» **Written instruction**
Convert every line of these records into a JSON list of strings, one string per line, leaving out any blank lines.

(Extracted records)
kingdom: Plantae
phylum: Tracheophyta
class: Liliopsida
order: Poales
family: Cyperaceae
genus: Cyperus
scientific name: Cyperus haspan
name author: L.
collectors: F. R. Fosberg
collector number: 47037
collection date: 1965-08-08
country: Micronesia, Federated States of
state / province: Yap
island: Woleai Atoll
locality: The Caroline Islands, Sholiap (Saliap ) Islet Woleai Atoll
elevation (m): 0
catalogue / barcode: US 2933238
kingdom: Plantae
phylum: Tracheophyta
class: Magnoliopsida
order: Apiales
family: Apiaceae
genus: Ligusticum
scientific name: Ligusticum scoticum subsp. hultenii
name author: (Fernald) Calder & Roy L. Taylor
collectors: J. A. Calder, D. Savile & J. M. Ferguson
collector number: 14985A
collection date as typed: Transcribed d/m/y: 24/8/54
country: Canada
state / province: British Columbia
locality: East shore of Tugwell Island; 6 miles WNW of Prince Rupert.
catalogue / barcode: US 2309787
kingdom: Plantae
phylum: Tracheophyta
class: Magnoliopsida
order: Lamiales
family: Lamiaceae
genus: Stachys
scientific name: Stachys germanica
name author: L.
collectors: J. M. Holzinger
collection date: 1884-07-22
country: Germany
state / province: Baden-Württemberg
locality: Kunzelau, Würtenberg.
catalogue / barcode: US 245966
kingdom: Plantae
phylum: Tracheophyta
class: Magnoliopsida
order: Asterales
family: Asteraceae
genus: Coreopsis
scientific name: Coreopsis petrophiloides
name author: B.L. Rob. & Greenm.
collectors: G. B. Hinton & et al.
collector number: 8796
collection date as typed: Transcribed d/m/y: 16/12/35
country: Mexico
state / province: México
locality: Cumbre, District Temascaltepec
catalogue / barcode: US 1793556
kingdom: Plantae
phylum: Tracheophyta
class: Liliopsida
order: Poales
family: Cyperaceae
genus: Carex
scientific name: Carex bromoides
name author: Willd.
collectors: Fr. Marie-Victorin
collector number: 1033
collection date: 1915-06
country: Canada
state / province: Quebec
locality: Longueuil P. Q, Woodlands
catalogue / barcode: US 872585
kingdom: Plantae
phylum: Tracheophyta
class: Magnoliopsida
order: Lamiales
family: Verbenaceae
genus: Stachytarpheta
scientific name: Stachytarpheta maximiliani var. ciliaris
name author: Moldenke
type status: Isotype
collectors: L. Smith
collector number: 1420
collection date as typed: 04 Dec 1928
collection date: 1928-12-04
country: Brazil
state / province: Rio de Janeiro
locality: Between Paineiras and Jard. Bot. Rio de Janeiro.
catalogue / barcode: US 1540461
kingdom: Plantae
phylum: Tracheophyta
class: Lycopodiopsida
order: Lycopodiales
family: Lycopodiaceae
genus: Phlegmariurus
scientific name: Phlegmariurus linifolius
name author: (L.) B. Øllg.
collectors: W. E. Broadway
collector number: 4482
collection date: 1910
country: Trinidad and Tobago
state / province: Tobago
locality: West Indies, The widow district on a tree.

» **Result**
[
  "kingdom: Plantae",
  "phylum: Tracheophyta",
  "class: Liliopsida",
  "order: Poales",
  "family: Cyperaceae",
  "genus: Cyperus",
  "scientific name: Cyperus haspan",
  "name author: L.",
  "collectors: F. R. Fosberg",
  "collector number: 47037",
  "collection date: 1965-08-08",
  "country: Micronesia, Federated States of",
  "state / province: Yap",
  "island: Woleai Atoll",
  "locality: The Caroline Islands, Sholiap (Saliap ) Islet Woleai Atoll",
  "elevation (m): 0",
  "catalogue / barcode: US 2933238",
  "kingdom: Plantae",
  "phylum: Tracheophyta",
  "class: Magnoliopsida",
  "order: Apiales",
  "family: Apiaceae",
  "genus: Ligusticum",
  "scientific name: Ligusticum scoticum subsp. hultenii",
  "name author: (Fernald) Calder & Roy L. Taylor",
  "collectors: J. A. Calder, D. Savile & J. M. Ferguson",
  "collector number: 14985A",
  "collection date as typed: Transcribed d/m/y: 24/8/54",
  "country: Canada",
  "state / province: British Columbia",
  "locality: East shore of Tugwell Island; 6 miles WNW of Prince Rupert.",
  "catalogue / barcode: US 2309787",
  "kingdom: Plantae",
  "phylum: Tracheophyta",
  "class: Magnoliopsida",
  "order: Lamiales",
  "family: Lamiaceae",
  "genus: Stachys",
  "scientific name: Stachys germanica",
  "name author: L.",
  "collectors: J. M. Holzinger",
  "collection date: 1884-07-22",
  "country: Germany",
  "state / province: Baden-Württemberg",
  "locality: Kunzelau, Würtenberg.",
  "catalogue / barcode: US 245966",
  "kingdom: Plantae",
  "phylum: Tracheophyta",
  "class: Magnoliopsida",
  "order: Asterales",
  "family: Asteraceae",
  "genus: Coreopsis",
  "scientific name: Coreopsis petrophiloides",
  "name author: B.L. Rob. & Greenm.",
  "collectors: G. B. Hinton & et al.",
  "collector number: 8796",
  "collection date as typed: Transcribed d/m/y: 16/12/35",
  "country: Mexico",
  "state / province: México",
  "locality: Cumbre, District Temascaltepec",
  "catalogue / barcode: US 1793556",
  "kingdom: Plantae",
  "phylum: Tracheophyta",
  "class: Liliopsida",
  "order: Poales",
  "family: Cyperaceae",
  "genus: Carex",
  "scientific name: Carex bromoides",
  "name author: Willd.",
  "collectors: Fr. Marie-Victorin",
  "collector number: 1033",
  "collection date: 1915-06",
  "country: Canada",
  "state / province: Quebec",
  "locality: Longueuil P. Q, Woodlands",
  "catalogue / barcode: US 872585",
  "kingdom: Plantae",
  "phylum: Tracheophyta",
  "class: Magnoliopsida",
  "order: Lamiales",
  "family: Verbenaceae",
  "genus: Stachytarpheta",
  "scientific name: Stachytarpheta maximiliani var. ciliaris",
  "name author: Moldenke",
  "type status: Isotype",
  "collectors: L. Smith",
  "collector number: 1420",
  "collection date as typed: 04 Dec 1928",
  "collection date: 1928-12-04",
  "country: Brazil",
  "state / province: Rio de Janeiro",
  "locality: Between Paineiras and Jard. Bot. Rio de Janeiro.",
  "catalogue / barcode: US 1540461",
  "kingdom: Plantae",
  "phylum: Tracheophyta",
  "class: Lycopodiopsida",
  "order: Lycopodiales",
  "family: Lycopodiaceae",
  "genus: Phlegmariurus",
  "scientific name: Phlegmariurus linifolius",
  "name author: (L.) B. Øllg.",
  "collectors: W. E. Broadway",
  "collector number: 4482",
  "collection date: 1910",
  "country: Trinidad and Tobago",
  "state / province: Tobago",
  "locality: West Indies, The widow district on a tree."
]